We began our UK journey with a conference in London at the Open University where I had been invited to speak on Seeing the Psalter. This conference will lead me to write some articles...
We continued with a week in Cambridge from where I had posted on the English garden. Then after train to Edinburgh, we rented a Fiat 500, a car that needs an octopus to drive it, the four extra legs pushing it on the Scottish roads. With this little piper, we went across Mull to Iona where we walked through the abbey, and also managed 18 holes on the pastoral golf links. On the first hole Diana lost a ball into a cow-pie (I found it) and on the 14th, we found the green heavily populated with sheep.
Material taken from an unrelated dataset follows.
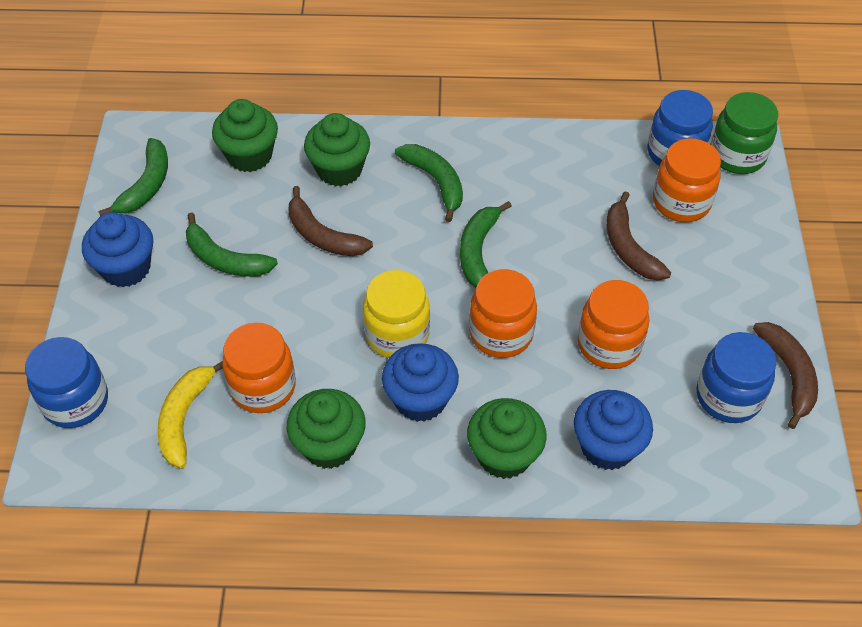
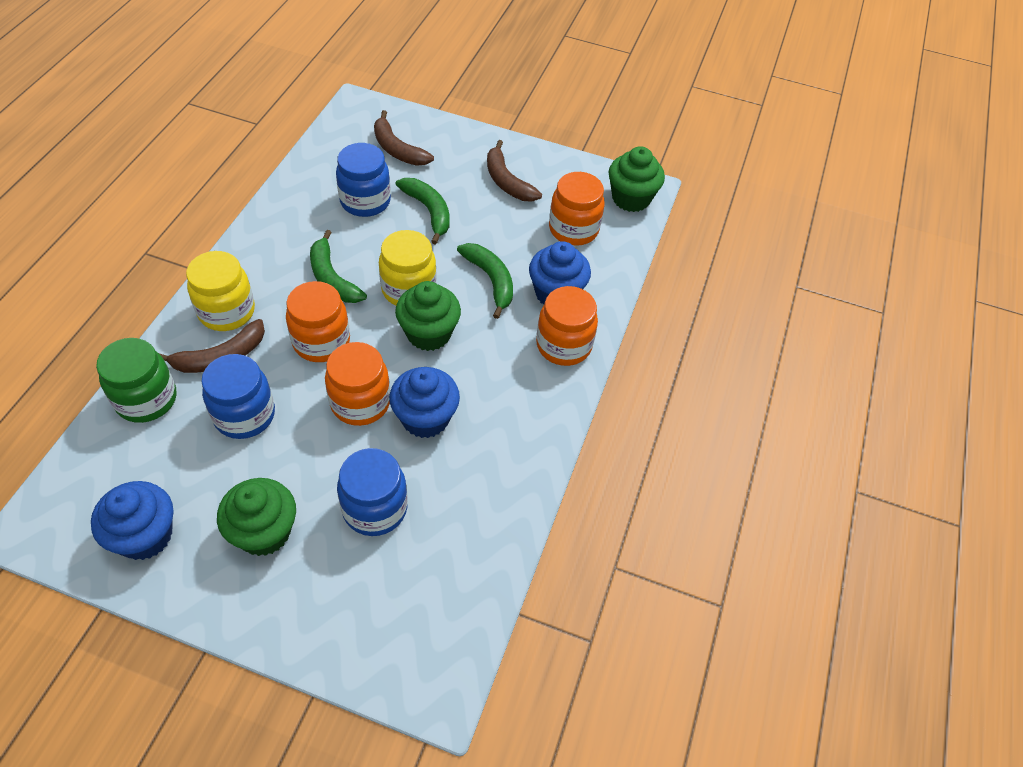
green banana: 4 -> 3
green cupcake: 4 -> 3
yellow banana: 1 -> 0
yellow jar: 1 -> 2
Mother ewe was trying to suck milk from the hole, savagely tugging at the plastic cup much as her lambs suckled her with astonishing violence. (All the other greens and fairways were more lightly populated though occasionally we had to pick up rather than hit any balls.) Greens are mowed once a year. The rest of the time, they are maintained by the cattle and sheep.
We then toured the north of Scotland, stopping at the clan Donald museum on Skye, staying at Kyle of Localsh, playing 18 holes in Ullapool on a very difficult course (best official score is 1 over par), an overnight in Strathy, then to the Orkneys where we traced our fourth child's ancestors to 1798 - something I will write up in more detail.
Then we went south, exchanging the underpowered Fiat at Inverness for an Audi automatic, and finally to the International SBL conference at St Andrew's (where the car stayed on the street for 3 days). More to come on the conference ...
Re recent blog posts, this one seems worth looking at if anyone is concerned with faith and science and things like that. Here's a touch:
It looks as though the Christian Church, but particularly the Roman Catholic hierarchy, both collected wealth to produce a leisure class (good for science) and suppressed creativity (bad for science). Given that the system produced Copernicus, Galileo, and Mendel (and later Lemaitre and Secchi), we’d be hard pressed to say it’s been bad for science. ... Meanwhile, the Anglican strand of Christianity in England and Scotland produced many more scientists and some of the foundational philosophies that make modern science possible.